═══ PROVIDED RECORDS ═══

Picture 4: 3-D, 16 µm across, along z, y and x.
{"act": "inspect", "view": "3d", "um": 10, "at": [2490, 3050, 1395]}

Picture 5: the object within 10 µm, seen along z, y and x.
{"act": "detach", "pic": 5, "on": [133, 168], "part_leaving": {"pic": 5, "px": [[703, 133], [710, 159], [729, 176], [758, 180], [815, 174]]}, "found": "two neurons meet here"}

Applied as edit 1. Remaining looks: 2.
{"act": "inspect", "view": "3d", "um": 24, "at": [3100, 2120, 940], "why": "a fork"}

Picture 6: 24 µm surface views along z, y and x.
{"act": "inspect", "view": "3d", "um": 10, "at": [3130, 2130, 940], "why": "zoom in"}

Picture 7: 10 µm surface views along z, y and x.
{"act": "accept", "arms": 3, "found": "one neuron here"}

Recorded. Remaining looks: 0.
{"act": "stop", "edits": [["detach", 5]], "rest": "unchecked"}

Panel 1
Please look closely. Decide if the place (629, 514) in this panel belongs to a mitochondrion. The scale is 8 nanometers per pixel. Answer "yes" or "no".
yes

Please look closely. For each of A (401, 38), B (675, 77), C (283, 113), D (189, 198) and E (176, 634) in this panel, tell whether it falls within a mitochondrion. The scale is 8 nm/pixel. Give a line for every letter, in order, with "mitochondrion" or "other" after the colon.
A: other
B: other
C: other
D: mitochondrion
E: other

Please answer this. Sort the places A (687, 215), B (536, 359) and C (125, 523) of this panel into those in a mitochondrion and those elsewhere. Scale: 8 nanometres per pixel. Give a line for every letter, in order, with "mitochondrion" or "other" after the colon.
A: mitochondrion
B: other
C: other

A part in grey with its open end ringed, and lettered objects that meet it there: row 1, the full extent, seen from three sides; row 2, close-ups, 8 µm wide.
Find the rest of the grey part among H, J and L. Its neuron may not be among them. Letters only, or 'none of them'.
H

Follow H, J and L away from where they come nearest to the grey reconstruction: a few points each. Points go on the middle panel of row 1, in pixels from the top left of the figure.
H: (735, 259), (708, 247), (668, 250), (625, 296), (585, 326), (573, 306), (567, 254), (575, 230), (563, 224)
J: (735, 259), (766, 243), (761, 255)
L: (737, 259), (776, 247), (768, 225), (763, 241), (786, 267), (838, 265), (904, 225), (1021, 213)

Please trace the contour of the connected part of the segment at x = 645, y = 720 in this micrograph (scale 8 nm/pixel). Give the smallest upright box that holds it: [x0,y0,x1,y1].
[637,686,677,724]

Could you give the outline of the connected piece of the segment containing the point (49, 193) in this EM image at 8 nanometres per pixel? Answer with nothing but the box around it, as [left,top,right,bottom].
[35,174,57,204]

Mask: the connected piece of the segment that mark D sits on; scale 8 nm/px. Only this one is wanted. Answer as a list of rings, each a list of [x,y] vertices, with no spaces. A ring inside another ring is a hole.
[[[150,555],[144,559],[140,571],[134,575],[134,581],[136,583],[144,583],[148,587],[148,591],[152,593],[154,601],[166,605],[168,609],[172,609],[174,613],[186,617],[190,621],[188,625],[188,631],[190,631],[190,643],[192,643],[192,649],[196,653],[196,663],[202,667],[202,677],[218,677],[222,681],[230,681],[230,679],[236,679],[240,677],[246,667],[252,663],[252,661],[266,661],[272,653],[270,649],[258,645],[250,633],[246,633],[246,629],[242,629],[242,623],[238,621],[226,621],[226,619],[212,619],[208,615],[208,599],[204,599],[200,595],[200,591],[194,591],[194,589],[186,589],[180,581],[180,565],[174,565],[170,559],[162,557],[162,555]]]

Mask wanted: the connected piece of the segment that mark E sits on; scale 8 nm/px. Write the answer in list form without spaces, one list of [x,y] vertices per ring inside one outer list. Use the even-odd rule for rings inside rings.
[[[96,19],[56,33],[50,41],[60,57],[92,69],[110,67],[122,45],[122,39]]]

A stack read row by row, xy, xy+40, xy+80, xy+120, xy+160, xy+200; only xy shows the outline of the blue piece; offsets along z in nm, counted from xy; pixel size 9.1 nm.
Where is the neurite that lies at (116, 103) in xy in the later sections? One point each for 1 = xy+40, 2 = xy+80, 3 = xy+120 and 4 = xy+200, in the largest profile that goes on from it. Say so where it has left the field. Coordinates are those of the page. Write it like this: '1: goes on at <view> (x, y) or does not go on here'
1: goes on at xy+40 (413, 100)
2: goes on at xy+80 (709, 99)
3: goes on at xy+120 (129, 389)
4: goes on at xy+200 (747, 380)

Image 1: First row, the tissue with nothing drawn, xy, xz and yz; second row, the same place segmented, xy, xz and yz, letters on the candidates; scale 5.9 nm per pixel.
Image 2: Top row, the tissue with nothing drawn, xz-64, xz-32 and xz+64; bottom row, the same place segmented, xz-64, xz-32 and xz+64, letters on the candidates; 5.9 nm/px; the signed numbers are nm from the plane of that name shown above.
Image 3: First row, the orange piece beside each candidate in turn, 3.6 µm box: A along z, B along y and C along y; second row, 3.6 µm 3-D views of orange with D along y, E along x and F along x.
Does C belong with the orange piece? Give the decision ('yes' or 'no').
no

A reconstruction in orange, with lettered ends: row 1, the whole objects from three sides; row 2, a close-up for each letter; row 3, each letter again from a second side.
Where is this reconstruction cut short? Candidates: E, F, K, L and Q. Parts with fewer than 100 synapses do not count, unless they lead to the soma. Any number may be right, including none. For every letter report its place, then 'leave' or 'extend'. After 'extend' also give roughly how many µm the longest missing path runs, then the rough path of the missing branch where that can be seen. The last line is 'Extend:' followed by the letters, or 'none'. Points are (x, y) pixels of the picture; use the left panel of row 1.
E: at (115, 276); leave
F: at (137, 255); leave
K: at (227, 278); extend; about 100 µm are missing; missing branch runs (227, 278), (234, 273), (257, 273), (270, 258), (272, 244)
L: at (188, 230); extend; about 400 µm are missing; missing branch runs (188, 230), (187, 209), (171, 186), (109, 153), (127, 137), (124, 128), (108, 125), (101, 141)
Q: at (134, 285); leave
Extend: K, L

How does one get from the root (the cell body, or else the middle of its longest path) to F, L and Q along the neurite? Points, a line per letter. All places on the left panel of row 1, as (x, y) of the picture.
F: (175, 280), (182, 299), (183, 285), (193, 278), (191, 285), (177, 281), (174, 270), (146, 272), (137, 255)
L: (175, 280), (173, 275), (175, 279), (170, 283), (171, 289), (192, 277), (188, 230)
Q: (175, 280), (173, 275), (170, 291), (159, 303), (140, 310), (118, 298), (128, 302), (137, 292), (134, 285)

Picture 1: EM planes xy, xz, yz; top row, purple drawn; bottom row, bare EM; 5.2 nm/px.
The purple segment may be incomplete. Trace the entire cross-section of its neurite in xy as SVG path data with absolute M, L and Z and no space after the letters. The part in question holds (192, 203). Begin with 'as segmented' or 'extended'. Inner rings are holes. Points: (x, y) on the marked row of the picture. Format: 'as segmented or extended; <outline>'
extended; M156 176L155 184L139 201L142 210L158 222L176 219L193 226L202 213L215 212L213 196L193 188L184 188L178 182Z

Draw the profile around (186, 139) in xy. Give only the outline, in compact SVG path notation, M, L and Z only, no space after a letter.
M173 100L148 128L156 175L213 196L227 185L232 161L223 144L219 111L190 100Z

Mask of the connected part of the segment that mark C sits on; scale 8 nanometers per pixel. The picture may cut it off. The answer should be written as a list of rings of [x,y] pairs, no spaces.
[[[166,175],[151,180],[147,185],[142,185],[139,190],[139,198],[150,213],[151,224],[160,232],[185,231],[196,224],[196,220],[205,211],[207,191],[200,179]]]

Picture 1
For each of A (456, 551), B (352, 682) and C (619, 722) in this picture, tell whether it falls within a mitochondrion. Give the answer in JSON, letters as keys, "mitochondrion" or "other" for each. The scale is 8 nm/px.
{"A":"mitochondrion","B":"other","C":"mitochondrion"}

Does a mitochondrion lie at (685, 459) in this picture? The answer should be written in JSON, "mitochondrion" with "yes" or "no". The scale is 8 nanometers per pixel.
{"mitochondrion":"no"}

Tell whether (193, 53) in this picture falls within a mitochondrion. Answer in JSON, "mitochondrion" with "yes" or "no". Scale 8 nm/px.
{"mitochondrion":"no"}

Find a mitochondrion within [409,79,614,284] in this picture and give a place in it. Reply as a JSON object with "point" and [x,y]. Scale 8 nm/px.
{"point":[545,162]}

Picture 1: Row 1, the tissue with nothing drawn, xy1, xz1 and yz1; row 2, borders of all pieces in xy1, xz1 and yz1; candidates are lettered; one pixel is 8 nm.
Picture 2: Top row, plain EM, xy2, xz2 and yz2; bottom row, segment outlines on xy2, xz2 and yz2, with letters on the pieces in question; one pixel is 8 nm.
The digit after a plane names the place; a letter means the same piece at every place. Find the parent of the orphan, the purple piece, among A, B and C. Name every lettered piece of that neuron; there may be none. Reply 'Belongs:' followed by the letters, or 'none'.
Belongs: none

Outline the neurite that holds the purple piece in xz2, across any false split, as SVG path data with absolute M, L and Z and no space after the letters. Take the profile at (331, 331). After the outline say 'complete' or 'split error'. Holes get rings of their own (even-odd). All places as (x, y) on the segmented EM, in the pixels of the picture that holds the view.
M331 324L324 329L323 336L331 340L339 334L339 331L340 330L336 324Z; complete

═══

Lines holding "drawn" in the material above are to be reported.

Image 1: First row, the tissue with nothing drawn, xy, xz and yz; second row, the same place segmented, xy, xz and yz, letters on the candidates; scale 5.9 nm per pixel.
Image 2: Top row, the tissue with nothing drawn, xz-64, xz-32 and xz+64; bottom row, the same place segmented, xz-64, xz-32 and xz+64, letters on the candidates; 5.9 nm/px; the signed numbers are nm from the plane of that name shown above.
Picture 1: EM planes xy, xz, yz; top row, purple drawn; bottom row, bare EM; 5.2 nm/px.
Picture 1: Row 1, the tissue with nothing drawn, xy1, xz1 and yz1; row 2, borders of all pieces in xy1, xz1 and yz1; candidates are lettered; one pixel is 8 nm.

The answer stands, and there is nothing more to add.